And to think I just received my Starwood AMEX last week! Sigh...

Well, I suspect a hotel cc is still a better idea than more miles.


----------



## rocky (May 9, 2006)

What this means to me is that I have to assume that overtime the 80K starpoints I got for my developer purchase will eventually be worth 3 nights at a Four Points Sheraton.  SO.  If I ever purchase again, it will be a resale for a mandatory resort.  The *BIG* reason to make a developer purchase will effectively have been negated.


----------



## stevens397 (May 9, 2006)

Rocky,

While many have argued back and forth about the flexibility of Starpoint conversion, your post hit the nail right on the head.  They are removing the remaining incentive for developer purchase of a mandatory resort.

Then again, I have enough anyway!


----------



## Kazakie (May 11, 2006)

*skeptical one*

I wouldn't be surprised if SPG changes their rewards/categories a bit (as many of us know - it really is too good to be true in many cases) - but the 25% across the board seems rather drastic.  

I hate to be the skeptical one, but as someone pointed out (either on TUG or FlyerTalk) it seems odd that Maui, St.
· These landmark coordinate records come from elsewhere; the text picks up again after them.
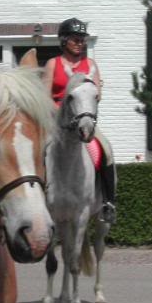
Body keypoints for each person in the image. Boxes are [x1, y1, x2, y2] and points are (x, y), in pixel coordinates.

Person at [43, 17, 116, 223]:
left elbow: (97, 95)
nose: (80, 42)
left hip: (83, 120)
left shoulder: (90, 65)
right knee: (35, 150)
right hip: (57, 124)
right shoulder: (52, 64)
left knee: (105, 150)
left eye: (82, 39)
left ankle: (108, 202)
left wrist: (84, 103)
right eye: (75, 39)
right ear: (64, 40)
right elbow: (44, 96)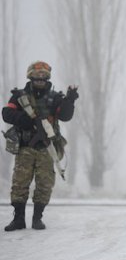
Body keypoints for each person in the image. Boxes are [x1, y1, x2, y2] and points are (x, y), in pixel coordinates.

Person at [2, 61, 78, 231]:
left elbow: (65, 116)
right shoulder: (19, 96)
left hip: (46, 147)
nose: (40, 78)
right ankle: (19, 219)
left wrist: (70, 99)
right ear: (30, 76)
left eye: (44, 75)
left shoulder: (55, 98)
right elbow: (6, 113)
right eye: (37, 75)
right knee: (20, 183)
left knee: (45, 183)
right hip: (25, 147)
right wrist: (25, 120)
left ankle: (38, 218)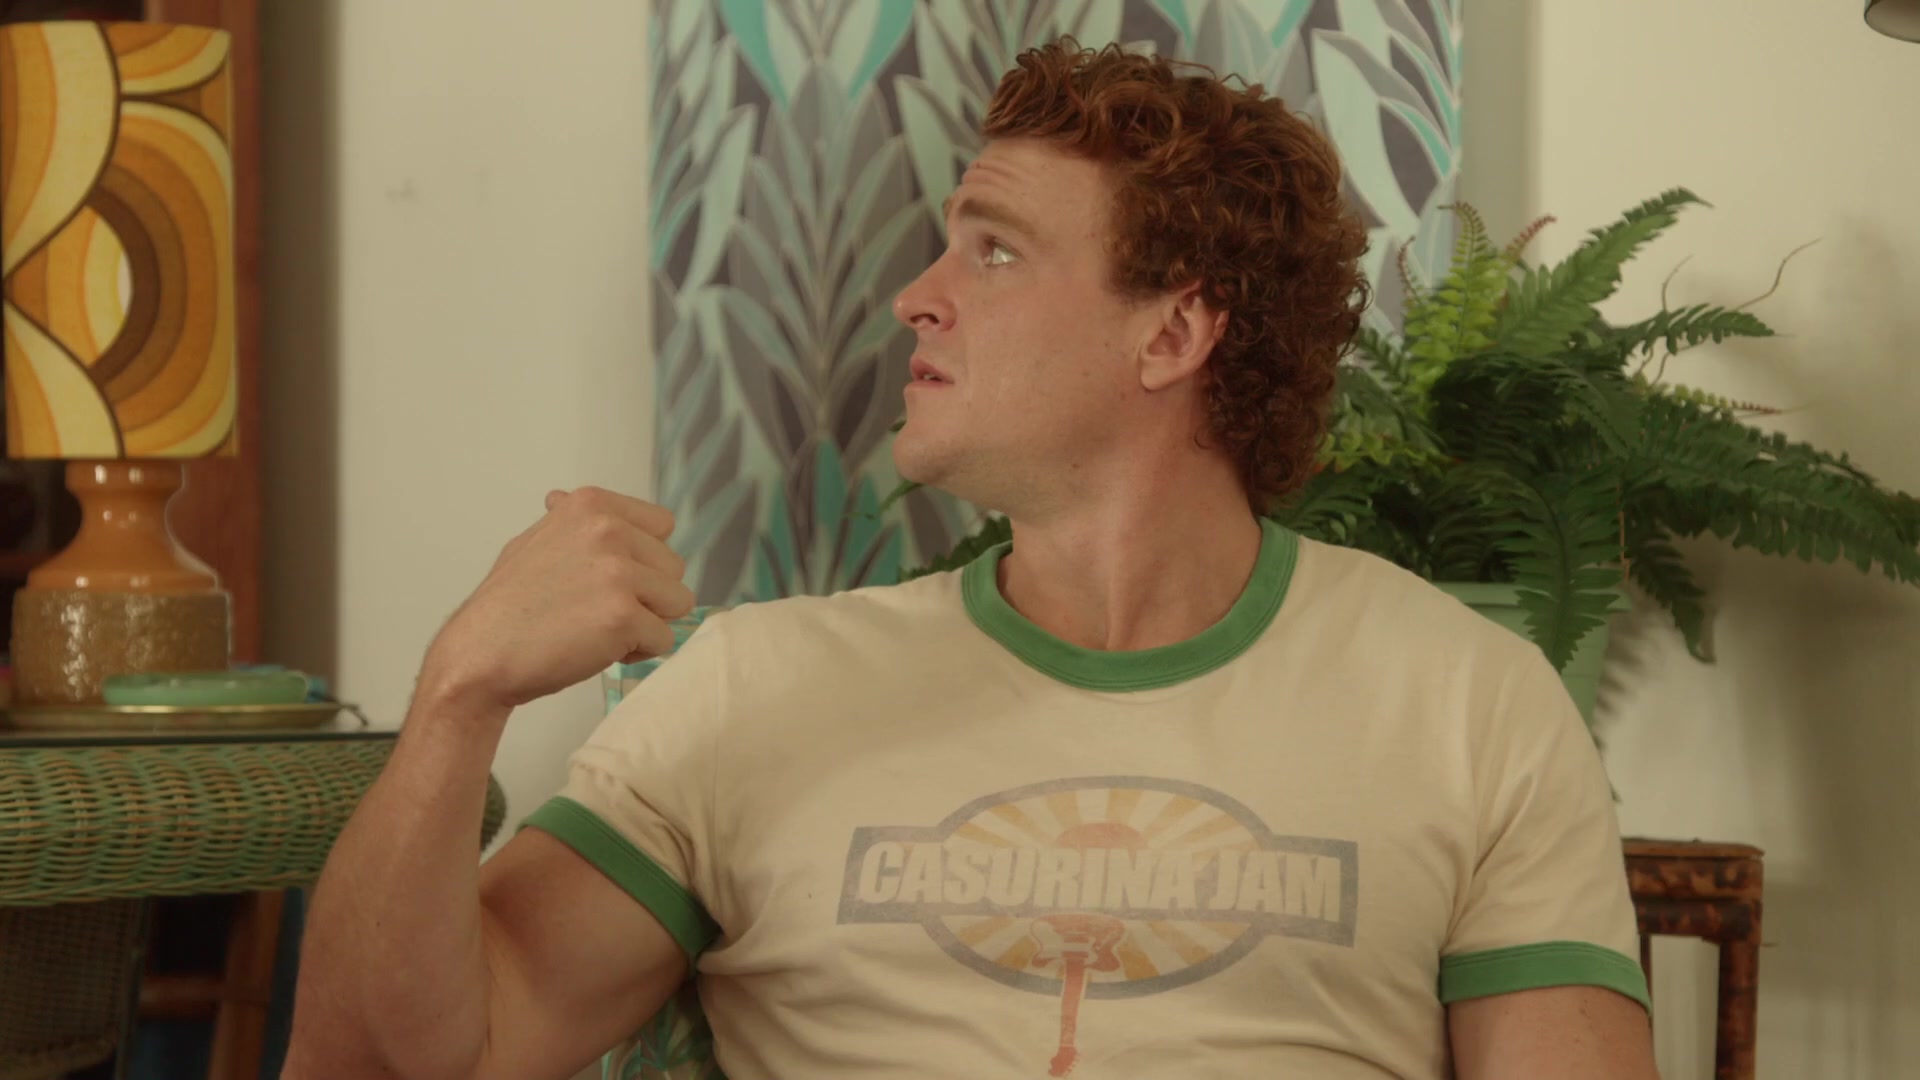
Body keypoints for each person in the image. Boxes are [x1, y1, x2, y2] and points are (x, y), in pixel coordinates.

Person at [284, 39, 1658, 1080]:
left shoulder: (1471, 705)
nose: (914, 298)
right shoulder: (751, 688)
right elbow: (382, 1062)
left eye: (993, 253)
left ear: (1172, 335)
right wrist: (461, 694)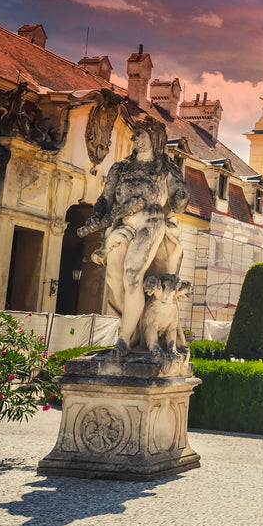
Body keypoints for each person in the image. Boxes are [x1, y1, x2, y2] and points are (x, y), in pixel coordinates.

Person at [80, 117, 189, 354]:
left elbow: (179, 206)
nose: (134, 138)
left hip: (151, 220)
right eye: (135, 134)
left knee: (132, 275)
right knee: (114, 278)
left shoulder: (165, 170)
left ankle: (125, 340)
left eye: (140, 134)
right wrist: (98, 214)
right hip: (123, 223)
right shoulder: (120, 168)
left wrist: (181, 194)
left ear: (154, 138)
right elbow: (105, 198)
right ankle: (134, 327)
John, etc would be specifically listed, since they just changed categories and aren't even the top category today.   Also it seems odd that Hilton is listed, especially since what Hilton HHonors did is very different than what the "survey" proposes. 

Something may be coming down the pipe, but I'm not sure how much credence I'd put on the validity of this survey - especially since no one else has raised their hand and said - I got this "survey" too!!


----------



## DeniseM (May 11, 2006)

*Re: skeptical one*



			
				Kazakie said:
			
		

> Something may be coming down the pipe, but I'm not sure how much credence I'd put on the validity of this survey - especially since no one else has raised their hand and said - I got this "survey" too!!



Starwood Lurker (who *works for Starwood*) posted in the thread on FT and he said that he expects devaluation of Starpoints to happen.  If the survey was a hoax, I don't think he would have posted the way he did.


----------